Image of King Charles X Gustav of Sweden

King Charles X Gustav of Sweden.(8 November 1622 – 13 February 1660).

Dano-Swedish War

This War was fought from 1658 to 1660. It was an offshoot of a previous conflict as Denmark had delayed in keeping to some of the agreements as set out when peace was declared. The idea behind this war all began when the Swedish king Charles X Gustav wanted to gain the Province of Prussia (located in Poland) to be under Swedish control. Yet Sweden did not have enough power in the region to carry out this plan or sufficient international support. The Poles were also keen to attack Sweden.

Instead Sweden declared war on Denmark and since Denmark had procrastinated in fulfilling the provisions of their peace agreement, the Swedes stated that as their just cause. The Swedish king may have thought Denmark an easier target at the time, as it was during their recent conflict that Sweden had been victorious.

The intention was to destroy Denmark as a sovereign power and to tear down the main city of Copenhagen. Doing this would then enable Sweden to have free reign to declare war on Europe, without being interfered with by the Danes.

The Swedes set sail for Denmark with a fleet of 5700 men in 70 ships. At first the Swedish Army surrounded the city of Copenhagen in a quest to starve the inhabitants. As the Danes expected the Swedish invasion, they had burnt houses outside the city wall and closed the city gates. These gates would remain closed for almost two years (22 months). During these months Sweden bombarded the city with howitzers (short guns firing shells at high elevation) and other weapons. The Danes fought back with their artillery from within the city walls.

Yet the Dutch came to the Danes rescue with a fleet of reinforcement and fought off the surrounding Swedes. The Dutch did this to honour their obligation to a 1649 treaty whereby the Dutch promised to defend Denmark against unprovoked aggression. Then the Swedes laid an assault on the city, which also failed. Then Brandenburg, Poland and Austria joined the war in opposition to Sweden.

In the second month of 1660, the Swedish king died of pneumonia and without his presence the main blockage to peace was gone. Soon a treaty was signed, the treaty of Olivia between Sweden, Austria, Brandenburg and Poland. The Danes however were not too keen to give into peace and convinced the Dutch to support them furthermore. There was a serious possibility of war being started between the Swedes and Dutch. At this point the English and French supported Sweden by intervening, to try prevent an outbreak of another war.

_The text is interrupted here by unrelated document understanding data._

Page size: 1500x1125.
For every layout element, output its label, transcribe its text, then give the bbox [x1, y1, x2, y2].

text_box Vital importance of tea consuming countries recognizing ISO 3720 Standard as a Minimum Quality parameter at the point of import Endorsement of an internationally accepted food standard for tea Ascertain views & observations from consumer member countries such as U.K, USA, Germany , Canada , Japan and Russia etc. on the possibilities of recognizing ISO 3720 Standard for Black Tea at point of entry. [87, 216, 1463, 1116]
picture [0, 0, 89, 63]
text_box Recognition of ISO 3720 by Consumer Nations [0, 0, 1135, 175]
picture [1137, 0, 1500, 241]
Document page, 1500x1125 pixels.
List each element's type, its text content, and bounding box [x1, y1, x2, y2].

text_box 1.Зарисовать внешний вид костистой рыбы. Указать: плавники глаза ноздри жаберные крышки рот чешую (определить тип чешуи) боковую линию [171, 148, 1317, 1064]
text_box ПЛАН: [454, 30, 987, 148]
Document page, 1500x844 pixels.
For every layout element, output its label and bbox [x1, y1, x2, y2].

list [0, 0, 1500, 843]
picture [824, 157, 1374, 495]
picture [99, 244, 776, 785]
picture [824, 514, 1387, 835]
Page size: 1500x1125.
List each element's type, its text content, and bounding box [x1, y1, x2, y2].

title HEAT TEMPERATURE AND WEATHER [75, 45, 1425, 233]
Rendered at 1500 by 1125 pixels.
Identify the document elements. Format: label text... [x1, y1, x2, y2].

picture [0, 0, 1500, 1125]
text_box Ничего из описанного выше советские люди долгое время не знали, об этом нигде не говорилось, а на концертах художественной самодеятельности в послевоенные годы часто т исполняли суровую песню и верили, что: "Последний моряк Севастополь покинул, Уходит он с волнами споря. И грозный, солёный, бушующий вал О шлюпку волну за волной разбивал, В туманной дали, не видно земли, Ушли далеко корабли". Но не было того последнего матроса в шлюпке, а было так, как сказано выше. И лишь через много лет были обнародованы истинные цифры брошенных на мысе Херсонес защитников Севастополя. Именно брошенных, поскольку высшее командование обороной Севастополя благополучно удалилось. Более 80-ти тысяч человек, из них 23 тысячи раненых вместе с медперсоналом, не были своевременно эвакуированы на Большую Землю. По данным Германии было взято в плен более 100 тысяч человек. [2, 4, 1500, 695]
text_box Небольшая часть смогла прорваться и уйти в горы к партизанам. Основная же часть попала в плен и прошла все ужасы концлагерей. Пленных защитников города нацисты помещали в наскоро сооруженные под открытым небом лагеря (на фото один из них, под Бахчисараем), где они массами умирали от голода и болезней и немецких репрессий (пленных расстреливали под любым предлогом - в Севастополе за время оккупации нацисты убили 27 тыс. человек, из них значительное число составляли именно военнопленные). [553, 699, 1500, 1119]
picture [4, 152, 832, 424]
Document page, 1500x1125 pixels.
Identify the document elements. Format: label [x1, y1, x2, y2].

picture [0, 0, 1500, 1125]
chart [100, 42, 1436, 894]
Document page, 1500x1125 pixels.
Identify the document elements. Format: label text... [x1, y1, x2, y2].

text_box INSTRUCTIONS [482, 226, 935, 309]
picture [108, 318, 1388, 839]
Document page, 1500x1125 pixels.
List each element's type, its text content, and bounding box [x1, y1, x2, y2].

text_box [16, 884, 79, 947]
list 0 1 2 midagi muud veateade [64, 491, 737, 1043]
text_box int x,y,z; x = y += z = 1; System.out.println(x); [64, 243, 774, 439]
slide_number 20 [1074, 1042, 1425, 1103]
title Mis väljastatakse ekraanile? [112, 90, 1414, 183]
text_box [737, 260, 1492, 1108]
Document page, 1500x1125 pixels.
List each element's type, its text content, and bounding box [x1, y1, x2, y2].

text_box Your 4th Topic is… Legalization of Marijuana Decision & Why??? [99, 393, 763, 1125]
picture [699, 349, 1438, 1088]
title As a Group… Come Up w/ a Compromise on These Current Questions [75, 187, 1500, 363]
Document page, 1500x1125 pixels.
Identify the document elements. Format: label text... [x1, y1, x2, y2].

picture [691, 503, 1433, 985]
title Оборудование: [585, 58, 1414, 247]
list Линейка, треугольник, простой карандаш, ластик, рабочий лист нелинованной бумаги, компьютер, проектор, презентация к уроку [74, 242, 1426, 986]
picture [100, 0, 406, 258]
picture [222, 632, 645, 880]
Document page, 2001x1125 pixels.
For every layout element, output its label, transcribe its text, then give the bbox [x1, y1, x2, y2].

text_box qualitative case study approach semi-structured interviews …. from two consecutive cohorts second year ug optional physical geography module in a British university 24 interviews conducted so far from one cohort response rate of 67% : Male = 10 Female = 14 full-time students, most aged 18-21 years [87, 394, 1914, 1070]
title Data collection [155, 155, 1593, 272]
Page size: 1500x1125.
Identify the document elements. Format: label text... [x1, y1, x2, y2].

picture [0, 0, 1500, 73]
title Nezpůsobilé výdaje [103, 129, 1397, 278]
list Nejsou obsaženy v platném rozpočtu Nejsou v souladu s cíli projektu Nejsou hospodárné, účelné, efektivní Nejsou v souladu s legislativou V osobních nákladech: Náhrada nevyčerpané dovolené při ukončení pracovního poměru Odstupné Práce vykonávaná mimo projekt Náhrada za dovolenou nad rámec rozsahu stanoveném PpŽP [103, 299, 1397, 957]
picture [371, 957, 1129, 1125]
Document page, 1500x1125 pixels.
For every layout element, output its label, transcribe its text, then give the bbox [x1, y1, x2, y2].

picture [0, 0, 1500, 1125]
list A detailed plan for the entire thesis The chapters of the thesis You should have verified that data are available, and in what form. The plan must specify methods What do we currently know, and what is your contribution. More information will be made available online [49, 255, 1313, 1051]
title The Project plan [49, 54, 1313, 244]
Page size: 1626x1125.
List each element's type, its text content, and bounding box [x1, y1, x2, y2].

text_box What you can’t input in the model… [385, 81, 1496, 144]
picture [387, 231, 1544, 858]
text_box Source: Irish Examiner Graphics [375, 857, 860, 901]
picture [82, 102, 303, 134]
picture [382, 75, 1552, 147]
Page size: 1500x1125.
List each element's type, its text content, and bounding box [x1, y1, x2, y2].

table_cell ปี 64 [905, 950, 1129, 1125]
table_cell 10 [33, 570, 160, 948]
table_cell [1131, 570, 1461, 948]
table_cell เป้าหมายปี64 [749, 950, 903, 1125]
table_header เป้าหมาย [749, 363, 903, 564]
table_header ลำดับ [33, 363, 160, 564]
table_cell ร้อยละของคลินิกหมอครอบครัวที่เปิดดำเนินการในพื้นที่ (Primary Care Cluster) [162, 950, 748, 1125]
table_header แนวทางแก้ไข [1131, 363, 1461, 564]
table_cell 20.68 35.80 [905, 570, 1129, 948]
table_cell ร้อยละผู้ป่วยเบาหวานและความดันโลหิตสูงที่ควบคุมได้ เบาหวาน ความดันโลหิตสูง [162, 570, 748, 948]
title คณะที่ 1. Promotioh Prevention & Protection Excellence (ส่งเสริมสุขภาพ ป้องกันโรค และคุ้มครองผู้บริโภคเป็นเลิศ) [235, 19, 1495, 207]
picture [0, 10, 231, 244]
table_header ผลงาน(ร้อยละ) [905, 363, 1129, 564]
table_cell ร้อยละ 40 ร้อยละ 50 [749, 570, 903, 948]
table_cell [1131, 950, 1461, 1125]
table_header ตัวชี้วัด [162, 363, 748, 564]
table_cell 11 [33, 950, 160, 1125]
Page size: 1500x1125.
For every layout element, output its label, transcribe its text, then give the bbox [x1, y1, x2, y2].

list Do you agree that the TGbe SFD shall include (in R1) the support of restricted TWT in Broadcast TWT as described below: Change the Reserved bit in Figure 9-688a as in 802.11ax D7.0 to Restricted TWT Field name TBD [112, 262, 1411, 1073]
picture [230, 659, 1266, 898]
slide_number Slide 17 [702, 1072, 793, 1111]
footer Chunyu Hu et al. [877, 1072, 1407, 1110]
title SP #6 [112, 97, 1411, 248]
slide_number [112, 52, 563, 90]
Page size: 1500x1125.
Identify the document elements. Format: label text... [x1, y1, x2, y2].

It was however a Danish statesman that organised a treaty of peace with Sweden that did not need any other direct foreign input or intervention. This treaty was organised within weeks. This was the treaty of Copenhagen and it resulted in peace and the return of Bornholm to Denmark and Trøndelag to Norway. This treaty also declared and established borders between Sweden, Denmark and Norway.

These borders established from this treaty are of historical importance and still exist to current times.